Why would anyone start another think-tank?
It is a reasonable question. The centres of the world’s greatest cities are now heaving with think-tanks, full of young men in pressed blue shirts and young women juggling with PowerPoint presentations.
The problem is that there is something circular about most of them (but not all).
Either they are think-tanks with an agenda of their own, complaining about the present, when their answer to most questions is – well, I wouldn’t start from here if I were you.
Or they are think-tanks plugged umbilically into the establishment, dedicated to suggesting very small solutions to very narrow problems, with as little reference as possible to context or future.
They are idealists or technocrats, and little in between. Boring snoring, as they say.
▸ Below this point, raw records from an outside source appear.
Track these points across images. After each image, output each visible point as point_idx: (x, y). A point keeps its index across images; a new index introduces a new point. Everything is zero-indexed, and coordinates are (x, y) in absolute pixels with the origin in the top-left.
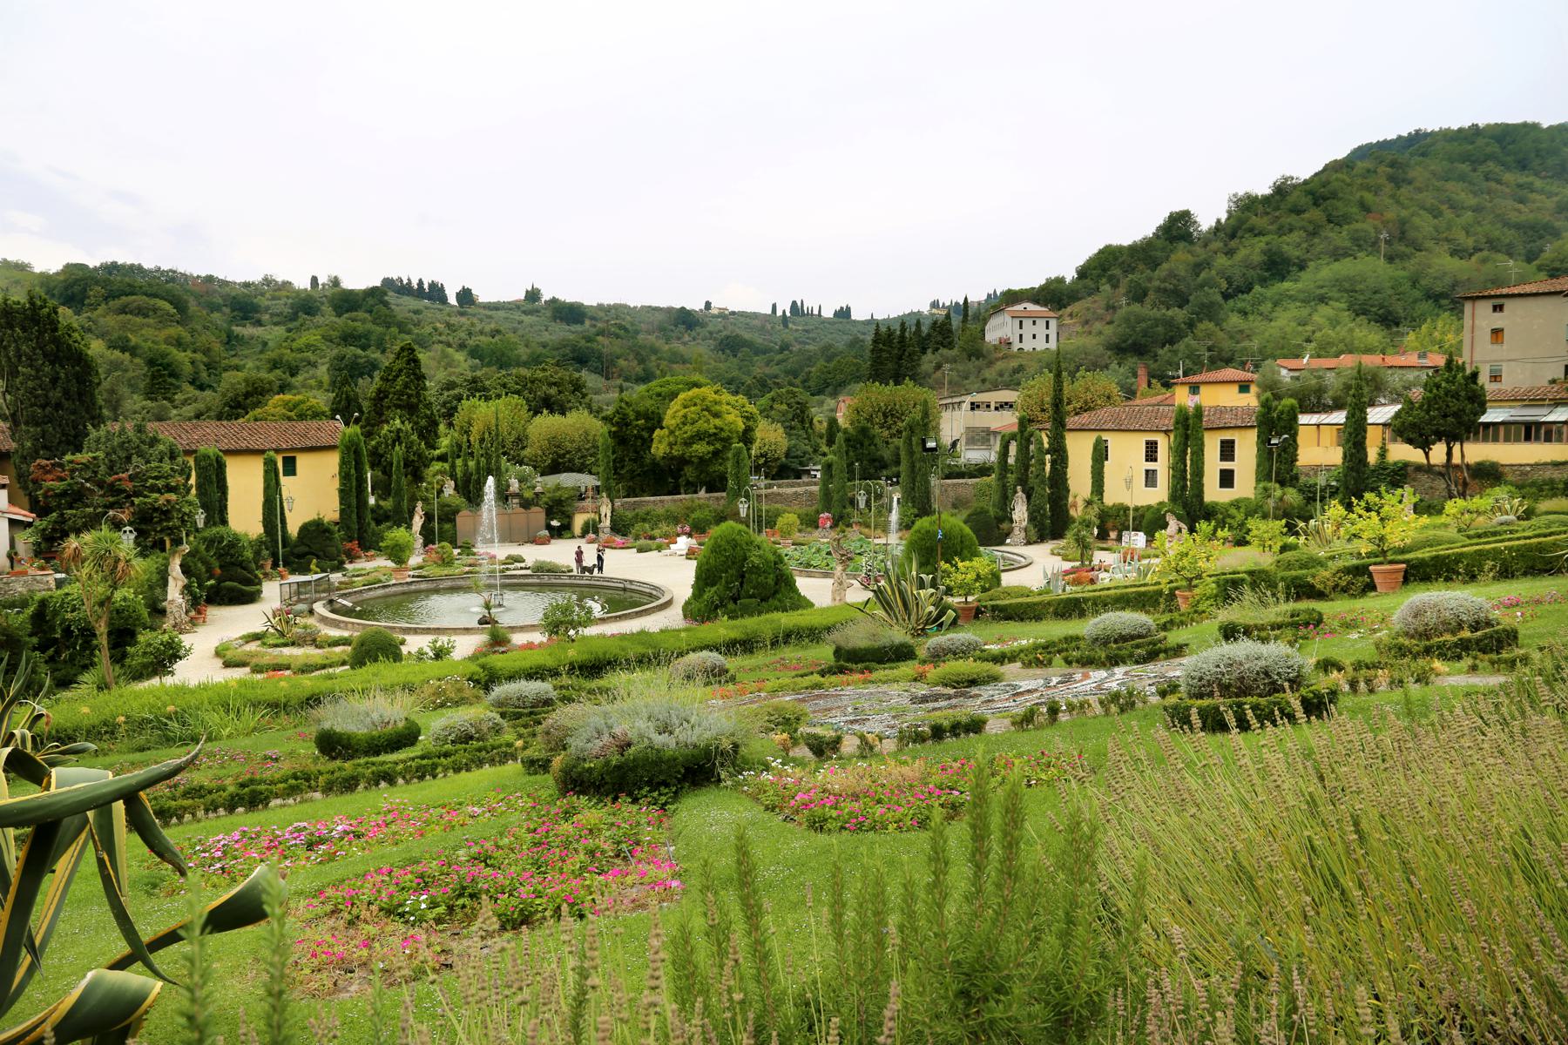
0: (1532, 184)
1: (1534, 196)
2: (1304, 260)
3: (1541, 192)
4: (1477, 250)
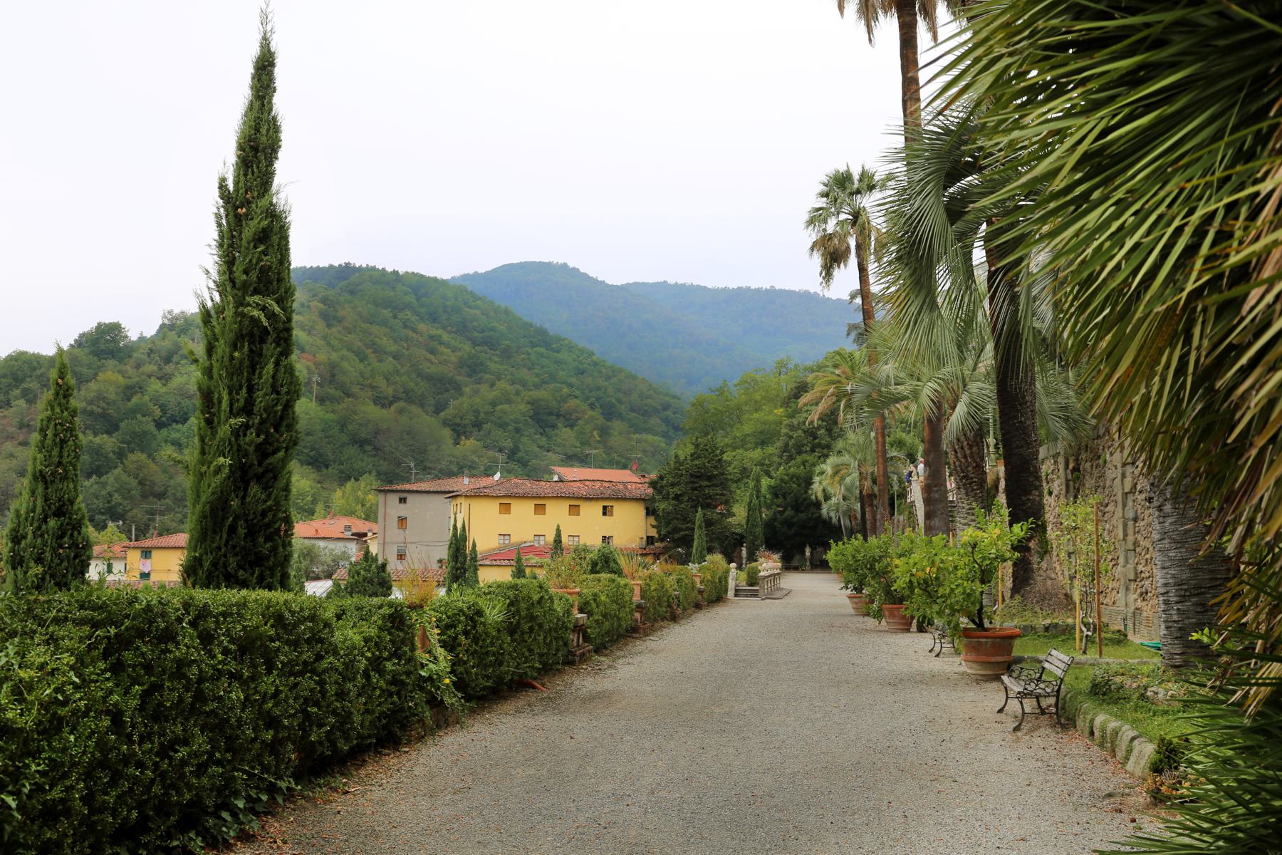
0: (440, 336)
1: (442, 349)
3: (447, 346)
4: (396, 399)
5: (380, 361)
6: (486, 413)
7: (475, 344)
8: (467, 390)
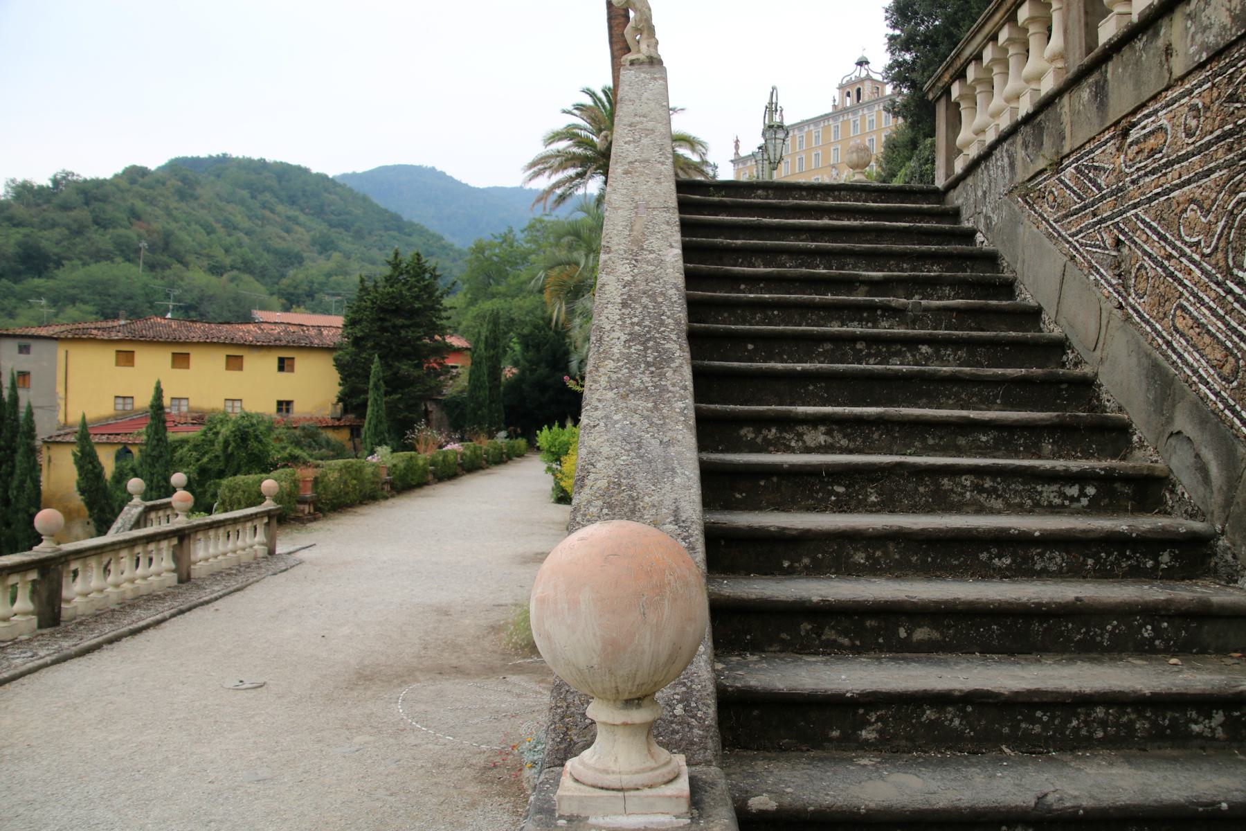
1: (296, 228)
2: (64, 258)
4: (233, 268)
5: (229, 236)
6: (320, 284)
7: (331, 225)
8: (308, 263)
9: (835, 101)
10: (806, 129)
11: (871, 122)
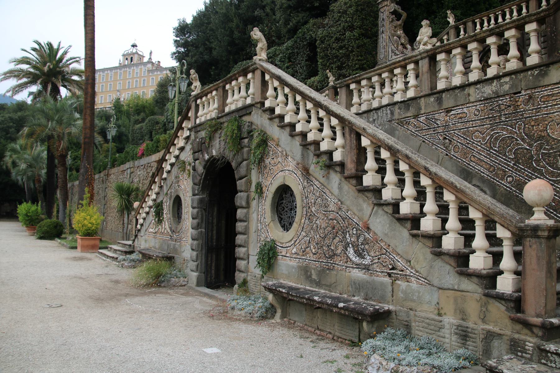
9: (120, 61)
10: (106, 72)
11: (137, 73)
Both have their attention very much fixed on the present, but both are actually either end of a long spectrum. What we so badly need is a few more think-tanks in the middle, with the following:
- People with life experience starting organisations and making things happen, who can tell the difference between a real trend and a dud.
- Enough understanding of the complexity and paradoxes of the present to begin to navigate the future.
- Faith in people, communities and creativity, rather than disconnected, dehumanised data.
We humbly submit the New Weather Institute as a different way forward.
We are not young (I fear). We are not complacent about the present, stuck in the past, nor dismissive of the future.
We don’t extrapolate trends. We don’t suffer from the besetting sin of so many conventional think-tanks: that an idea is better if it attracts a few headlines than if it might actually work.
We are a co-operative – as far as we know, the first co-operative think-tank. We have no expensive offices and don’t require huge overheads that our customers need to underwrite.
We have between us extensive experience, not only of working on the projects which map out ways forward for organisations and people – but of making the future happen, by starting the institutions or shaping the ideas that in turn have an effect on those around us.
We don’t know what’s going to happen, of course. Nobody does. But then neither do we pretend we can measure it, bottle it, or reduce it entirely to graphs.
We are not always right about the future, and we are old enough to have watched while the future becomes the present. But we do have a track record of understanding how and when that happens. And, from a humane and realistic point of view, that is what we intend to do.